Quick signature to expand health care coverage for kidney patients
When I was 17, I was diagnosed with chronic kidney disease. Twenty-two years later, I’m now facing End Stage Renal Disease (ESRD) and working to figure out how to balance my declining health while working full-time and being a single mom. I’m incredibly lucky to have flexible work hours and good health insurance—but most people with ESRD are not as fortunate.
What’s happening? March is National Kidney Month—a month to raise awareness about chronic kidney disease which is more common in women in the United States and the ninth leading cause of death. About 15% of the adult population in the U.S. is affected by kidney disease, which is 1 in 7 adults. Further, ESRD disproportionately impacts people in Black, Latinx, and indeginous communities, as well as people with disabilities (and is in and of itself considered a disabling condition). Additionally, almost 10,000 children and adolescents in the U.S. are living with ESRD.

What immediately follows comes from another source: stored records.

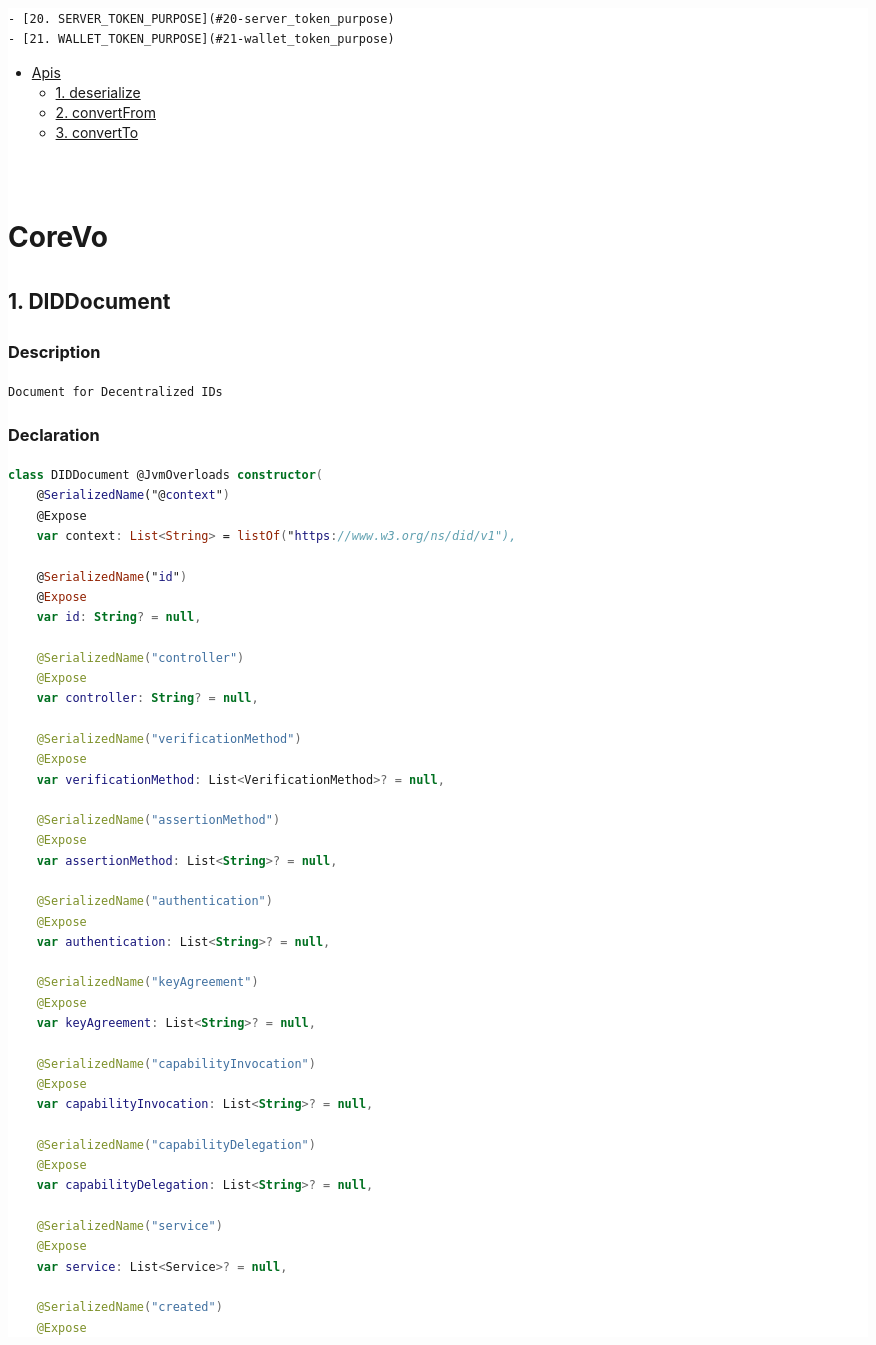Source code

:     - [20. SERVER_TOKEN_PURPOSE](#20-server_token_purpose)
    - [21. WALLET_TOKEN_PURPOSE](#21-wallet_token_purpose)
- [Apis](#apis)
    - [1. deserialize](#1-deserialize)
    - [2. convertFrom](#2-convertfrom)
    - [3. convertTo](#3-convertto)

<br>

# CoreVo

## 1. DIDDocument

### Description

`Document for Decentralized IDs`

### Declaration

```kotlin
class DIDDocument @JvmOverloads constructor(
    @SerializedName("@context")
    @Expose
    var context: List<String> = listOf("https://www.w3.org/ns/did/v1"),

    @SerializedName("id")
    @Expose
    var id: String? = null,

    @SerializedName("controller")
    @Expose
    var controller: String? = null,

    @SerializedName("verificationMethod")
    @Expose
    var verificationMethod: List<VerificationMethod>? = null,

    @SerializedName("assertionMethod")
    @Expose
    var assertionMethod: List<String>? = null,

    @SerializedName("authentication")
    @Expose
    var authentication: List<String>? = null,

    @SerializedName("keyAgreement")
    @Expose
    var keyAgreement: List<String>? = null,

    @SerializedName("capabilityInvocation")
    @Expose
    var capabilityInvocation: List<String>? = null,

    @SerializedName("capabilityDelegation")
    @Expose
    var capabilityDelegation: List<String>? = null,

    @SerializedName("service")
    @Expose
    var service: List<Service>? = null,

    @SerializedName("created")
    @Expose
```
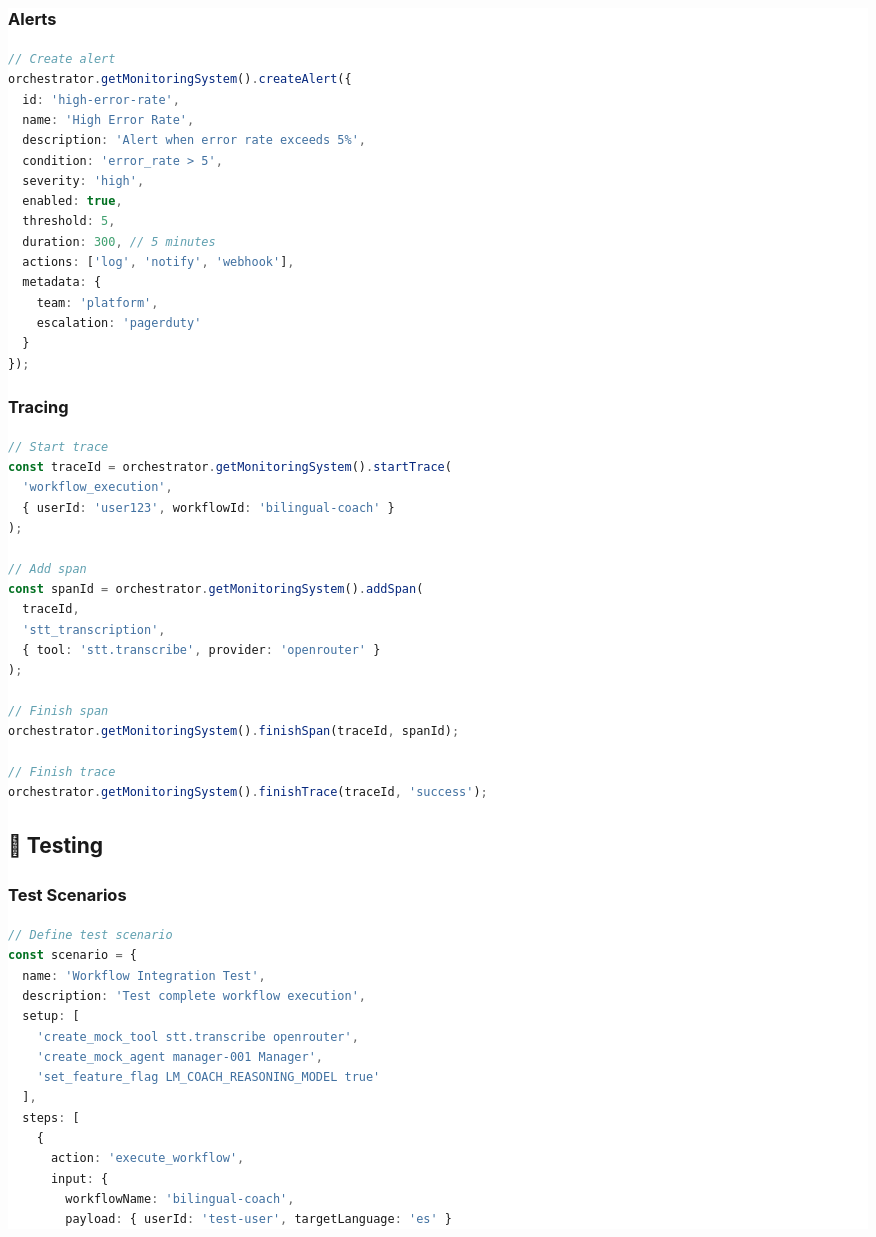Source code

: ### Alerts

```typescript
// Create alert
orchestrator.getMonitoringSystem().createAlert({
  id: 'high-error-rate',
  name: 'High Error Rate',
  description: 'Alert when error rate exceeds 5%',
  condition: 'error_rate > 5',
  severity: 'high',
  enabled: true,
  threshold: 5,
  duration: 300, // 5 minutes
  actions: ['log', 'notify', 'webhook'],
  metadata: {
    team: 'platform',
    escalation: 'pagerduty'
  }
});
```

### Tracing

```typescript
// Start trace
const traceId = orchestrator.getMonitoringSystem().startTrace(
  'workflow_execution',
  { userId: 'user123', workflowId: 'bilingual-coach' }
);

// Add span
const spanId = orchestrator.getMonitoringSystem().addSpan(
  traceId,
  'stt_transcription',
  { tool: 'stt.transcribe', provider: 'openrouter' }
);

// Finish span
orchestrator.getMonitoringSystem().finishSpan(traceId, spanId);

// Finish trace
orchestrator.getMonitoringSystem().finishTrace(traceId, 'success');
```

## 🧪 Testing

### Test Scenarios

```typescript
// Define test scenario
const scenario = {
  name: 'Workflow Integration Test',
  description: 'Test complete workflow execution',
  setup: [
    'create_mock_tool stt.transcribe openrouter',
    'create_mock_agent manager-001 Manager',
    'set_feature_flag LM_COACH_REASONING_MODEL true'
  ],
  steps: [
    {
      action: 'execute_workflow',
      input: {
        workflowName: 'bilingual-coach',
        payload: { userId: 'test-user', targetLanguage: 'es' }
```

For people with ESRD, their kidneys are beyond repair which means they must regularly access dialysis treatments or receive a transplant and take medications to stay alive—all of which are incredibly expensive. ESRD is non-reversible and fatal without treatment and can impact anyone, at any age. Currently, federal law only requires companies that sell Medicare supplemental (a.k.a. Medigap) policies to sell those plans to people over age 65 without regard to pre-existing conditions. Medigap plans cover the substantial out-of-pocket costs associated with kidney disease and without health care coverage, adults under age 65 have an impossible choice to determine how to access and pay for life-saving treatments for their kidney disease.
But there is a solution! The Jack Reynolds Memorial Medigap Expansion Act would require at least one private insurer in each state to carry a supplemental Medigap plan for people under age 65 with end-stage renal disease – for people like me. (Right now, the law requires this option for people over age 65 but not for those of us who are younger.)